Paix et unité nationale : des voix pour la dissolution du Haut Conseil Islamique

Suite aux dernières tensions nées des propos tenus à l’occasion de la présentation des vœux de Nouvel An au Général d’Armée Assimi Goïta, Président de la Transition, des voix se lèvent pour solliciter la dissolution « pure et simple » du Haut Conseil Islamique du Mali (HCIM), présidé par Ousmane Chérif Madane Haïdara de Banconi, un quartier sis en commune I du District de Bamako.

Il s’agit de la lettre ouverte adressée, le 24 janvier dernier, au Président de la Transition par les membres du Front pour la Paix au Mali. « Monsieur le Président de la Transition, le Front pour la Paix au Mali, constant dans son engagement en faveur de la préservation de l’unité nationale, de la cohésion sociale et de la stabilité durable de notre pays, a l’honneur de saisir votre haute autorité afin de solliciter la dissolution pure et simple du Haut Conseil Islamique du Mali (HCIM) », lit-on dans cette lettre. Cette requête, longuement mûrie et motivée par le souci de l’intérêt supérieur de la Nation, repose sur plusieurs constats graves et préoccupants. Les plaignants déplorent le dépassement du cadre légal et institutionnel de la faitière.
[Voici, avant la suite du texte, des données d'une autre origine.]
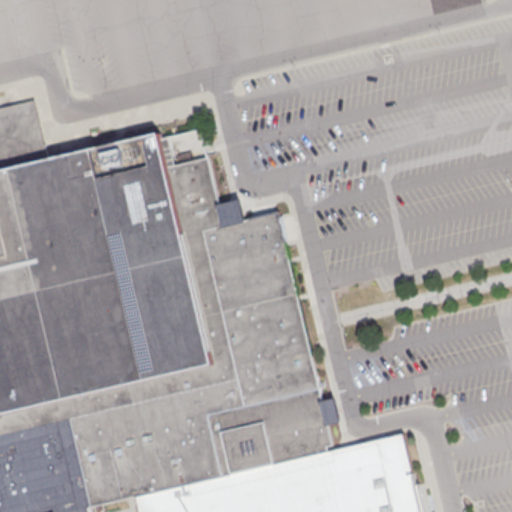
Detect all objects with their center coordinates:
road: (478, 6)
road: (438, 10)
road: (399, 15)
road: (361, 20)
road: (321, 24)
road: (283, 29)
road: (40, 32)
road: (241, 34)
road: (202, 38)
road: (366, 39)
road: (162, 43)
road: (125, 47)
road: (507, 48)
road: (5, 52)
road: (86, 52)
road: (24, 70)
road: (364, 71)
road: (197, 80)
road: (91, 106)
road: (373, 109)
parking lot: (314, 111)
road: (378, 147)
road: (407, 181)
road: (412, 221)
road: (416, 260)
road: (427, 298)
road: (326, 307)
road: (425, 337)
building: (160, 344)
building: (160, 345)
road: (430, 378)
parking lot: (452, 391)
road: (469, 408)
road: (475, 446)
road: (480, 485)
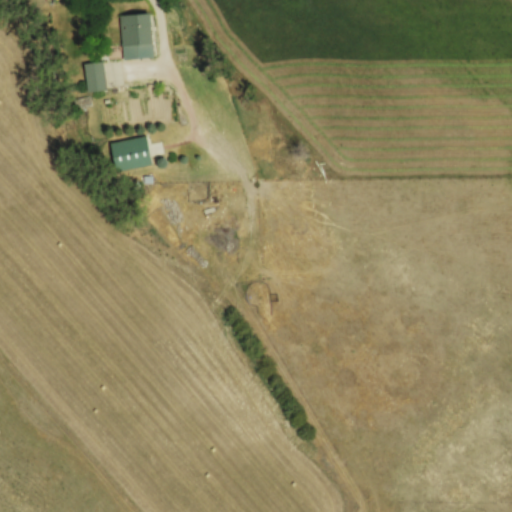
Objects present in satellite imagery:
road: (162, 19)
building: (135, 35)
building: (93, 75)
building: (129, 152)
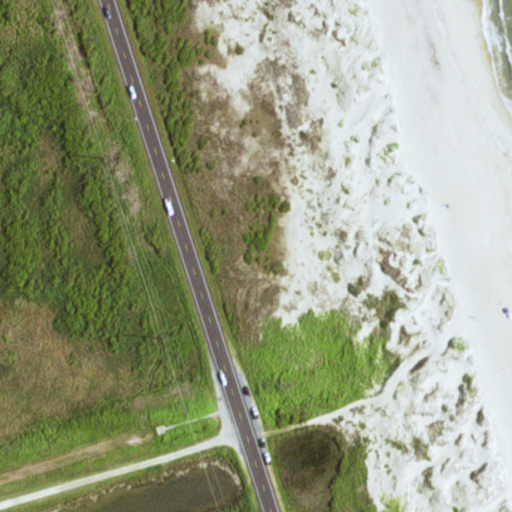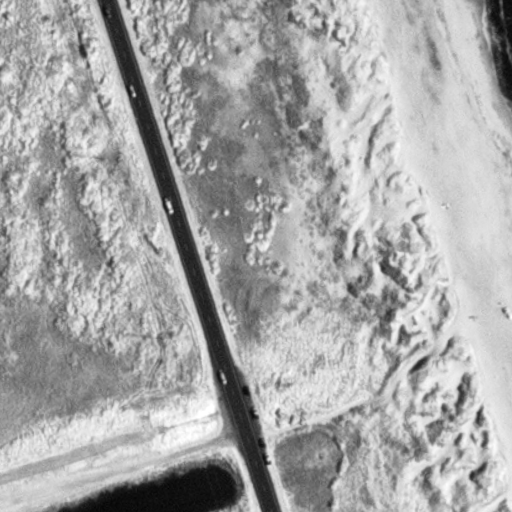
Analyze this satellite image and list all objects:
road: (477, 137)
power tower: (108, 159)
road: (187, 255)
power tower: (163, 336)
road: (122, 469)
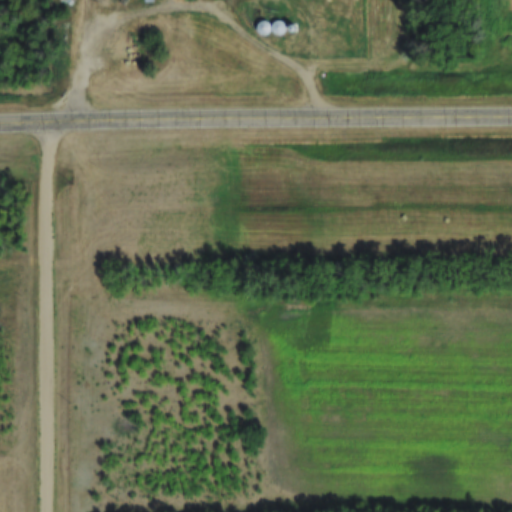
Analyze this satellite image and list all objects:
road: (187, 8)
building: (276, 28)
road: (255, 124)
road: (46, 319)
Créé à l’origine comme un organe de concertation, de conseil et de médiation chargé de promouvoir les valeurs de tolérance, de paix et de concorde au sein de la communauté musulmane, le HCIM s’est progressivement éloigné de ses missions fondamentales.

La fin du mandat de l’actuelle équipe

Parmi les raisons évoquées figure la fin du mandat de l’actuelle équipe, pilotée par le président de Ançar Dine, le chérif de Banconi. « Nous relevons notamment que le mandat de l’équipe dirigeante actuelle est arrivé à expiration sans qu’aucune procédure de renouvellement n’ait été engagée. Cette situation entraîne un déficit manifeste de légitimité juridique, privant le HCIM de toute capacité à représenter valablement les fidèles musulmans du Mali », indique-t-on, poursuivant, « par ailleurs, à l’image des dérives déjà observées dans d’autres sphères de la gouvernance nationale, le HCIM est devenu, de fait, un instrument au service d’intérêts claniques et d’ambitions personnelles, au détriment de sa vocation spirituelle et de l’intérêt général ». Selon les membres, le HCIM constitue des menaces sérieuses sur la cohésion nationale.  Le Front pour la Paix au Mali exprime sa profonde inquiétude face à la radicalisation du discours tenu par l’actuelle direction du HCIM. « Certaines déclarations publiques et privées de « son président » ont, à plusieurs reprises, dépassé le cadre de l’apaisement et du dialogue pour verser dans des propos stigmatisant et clivant à l’encontre d’autres sensibilités musulmanes. De tels propos, incompatibles avec la responsabilité morale et spirituelle d’un dirigeant religieux, constituent un facteur réel de tensions et comportent un risque majeur d’embrasement social et confessionnel », ont-ils estimé. Aussi, les plaignants estiment que l’instauration d’un mode de gestion fondé sur l’exclusion, la division et l’opposition entre musulmans met gravement en péril la paix sociale et le vivre-ensemble, piliers essentiels de la stabilité nationale.

Le HCIM tancé de ne pas jouer son rôle d’antan

Outre ces aspects mentionnés, les plaignants se sont également penchés sur la nécessité d’une mesure de salut public. Et d’ajouter, « dans un contexte national déjà fragilisé par une crise multidimensionnelle persistante depuis 2012, l’État malien ne peut se permettre de maintenir une structure qui, au lieu de contribuer à la pacification, alimente les tensions et les fractures sociales. À l’instar des mesures exceptionnelles prises notamment la dissolution de certaines formations politiques, la dissolution du HCIM s’impose aujourd’hui comme une nécessité impérieuse, afin de prévenir tout risque de conflit confessionnel et de garantir la neutralité de la sphère religieuse face aux enjeux de pouvoir ». Des propos qui ont conduit les mêmes membres à tenir ceci : « Monsieur le Président, au nom de la préservation de notre vivre-ensemble et de l’unité nationale, le Front pour la Paix au Mali réitère solennellement sa demande de dissolution du Haut Conseil Islamique du Mali, dans l’objectif de restaurer une cohésion sincère et durable entre toutes les composantes de la Nation ».